Parent 1, parent 2

La France s’est dotée d’une nouvelle loi scolaire. Le débat fut animé et les propositions d’amendement innombrables. L’une d’elles a fait le buzz: elle prévoyait de remplacer, dans les documents administratifs, les termes «père» et «mère» par «parent 1» et «parent 2». Vous voyez l’idée: papa-maman, c’est ringard. Que faites-vous des familles à double maman, double papa, maman seule et pas abandonnée du tout, ma-pas fluides et pa-mas en transition? Foin de «cases figées», vive la nouvelle diversité familiale.
Et que fait-on pour lui rendre justice dans la joyeuse infinité de ses nuances? On anonymise, on dépersonnalise, on uniformise le vocabulaire. Le paradoxe n’a pas échappé aux opposants à l’amendement issus de la Manif pour tous: «Parent 1 et parent2», c’est «absolument déshumanisant», ont-ils plaidé.
La réaction des cathos était prévisible. Plus surprenant: certains progressistes ont ferraillé contre l’amendement avec tout autant de vigueur. «Parent 1 et parent 2», ça ne va pas du tout, a dit l’Association des familles homoparentales. Et pourquoi cette fois? Parce que ça introduit une «hiérarchie» entre les partenaires.
Ben oui: cette numérotation, ça sent le podium à plein nez. Comme s’il y avait -vade retro!- un parent principal et un parent secondaire. Et d’ailleurs, qui sera le «parent 1» et qui le «parent 2»? Quels critères pour décider?

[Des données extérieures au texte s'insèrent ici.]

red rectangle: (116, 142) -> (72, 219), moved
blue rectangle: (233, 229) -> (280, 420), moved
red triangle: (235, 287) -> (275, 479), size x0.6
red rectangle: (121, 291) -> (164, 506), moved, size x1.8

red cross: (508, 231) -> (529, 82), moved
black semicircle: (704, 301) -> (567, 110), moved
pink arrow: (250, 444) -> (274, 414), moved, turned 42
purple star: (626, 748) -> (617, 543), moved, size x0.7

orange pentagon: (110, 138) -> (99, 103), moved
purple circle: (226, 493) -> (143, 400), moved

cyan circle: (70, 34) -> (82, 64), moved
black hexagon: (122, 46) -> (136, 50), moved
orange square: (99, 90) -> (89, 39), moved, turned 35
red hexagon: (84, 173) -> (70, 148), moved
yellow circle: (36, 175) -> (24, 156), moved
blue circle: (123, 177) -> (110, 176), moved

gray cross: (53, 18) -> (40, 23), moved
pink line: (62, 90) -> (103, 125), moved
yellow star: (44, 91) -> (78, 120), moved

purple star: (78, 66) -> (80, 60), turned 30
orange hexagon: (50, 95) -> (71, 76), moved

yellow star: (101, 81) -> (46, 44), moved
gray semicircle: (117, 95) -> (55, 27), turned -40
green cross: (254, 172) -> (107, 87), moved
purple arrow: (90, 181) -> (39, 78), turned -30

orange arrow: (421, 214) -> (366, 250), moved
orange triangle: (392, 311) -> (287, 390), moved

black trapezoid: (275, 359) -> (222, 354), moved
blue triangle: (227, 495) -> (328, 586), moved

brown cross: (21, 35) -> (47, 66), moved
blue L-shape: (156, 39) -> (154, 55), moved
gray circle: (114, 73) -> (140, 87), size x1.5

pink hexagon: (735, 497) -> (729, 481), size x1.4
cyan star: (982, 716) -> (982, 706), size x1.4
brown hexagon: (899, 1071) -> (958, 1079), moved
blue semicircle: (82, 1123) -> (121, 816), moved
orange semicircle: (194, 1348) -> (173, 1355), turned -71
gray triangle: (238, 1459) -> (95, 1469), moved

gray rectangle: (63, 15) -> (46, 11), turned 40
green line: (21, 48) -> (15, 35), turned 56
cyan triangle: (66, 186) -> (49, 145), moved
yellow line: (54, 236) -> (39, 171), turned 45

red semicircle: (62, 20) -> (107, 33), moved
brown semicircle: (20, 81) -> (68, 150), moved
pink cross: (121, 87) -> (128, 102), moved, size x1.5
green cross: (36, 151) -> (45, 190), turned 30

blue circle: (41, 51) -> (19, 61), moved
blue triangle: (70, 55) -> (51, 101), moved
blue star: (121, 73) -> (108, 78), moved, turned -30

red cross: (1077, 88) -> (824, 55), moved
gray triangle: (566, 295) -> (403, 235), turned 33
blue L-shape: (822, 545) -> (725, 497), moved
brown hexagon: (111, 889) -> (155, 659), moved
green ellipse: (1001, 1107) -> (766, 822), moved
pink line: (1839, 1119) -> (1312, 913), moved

Il aurait bien deux ou trois bricoles d’ordre biologique, du genre: celui qui a donné son sperme (à la mère porteuse), celle qui a porté l’enfant. Mais précisément, cette asymétrie heurte le souci d’égalité de nombreux couples de même sexe, qui déploient toutes sortes de stratégies pour brouiller les pistes: on mélange le sperme des deux papas avant la fécondation in vitro, on féconde deux ovules avec chacun un sperme différent pour obtenir des «jumeaux croisés». On implante chez «maman A» l’ovocyte fécondé de «maman B». Ou alors, simplement: on sait qui est le parent biologique mais c’est secret défense. Dans certaines familles, l’enfant lui-même n’a pas le droit de savoir. Dans une enquête suédoise, j’ai trouvé un couple de femmes qui refusait de dire à sa fille laquelle des deux l’avait portée.
L’amendement «Parent 1 et parent2» a été abandonné. Le rêve d’égalité absolue, lui, continuera à générer son lot de délires. Et pas seulement dans les couples de même sexe. C’est embêtant à dire, mais on est différents. Ça complique. Sauf que l’égalité sans la différence, c’est juste la paix des clones.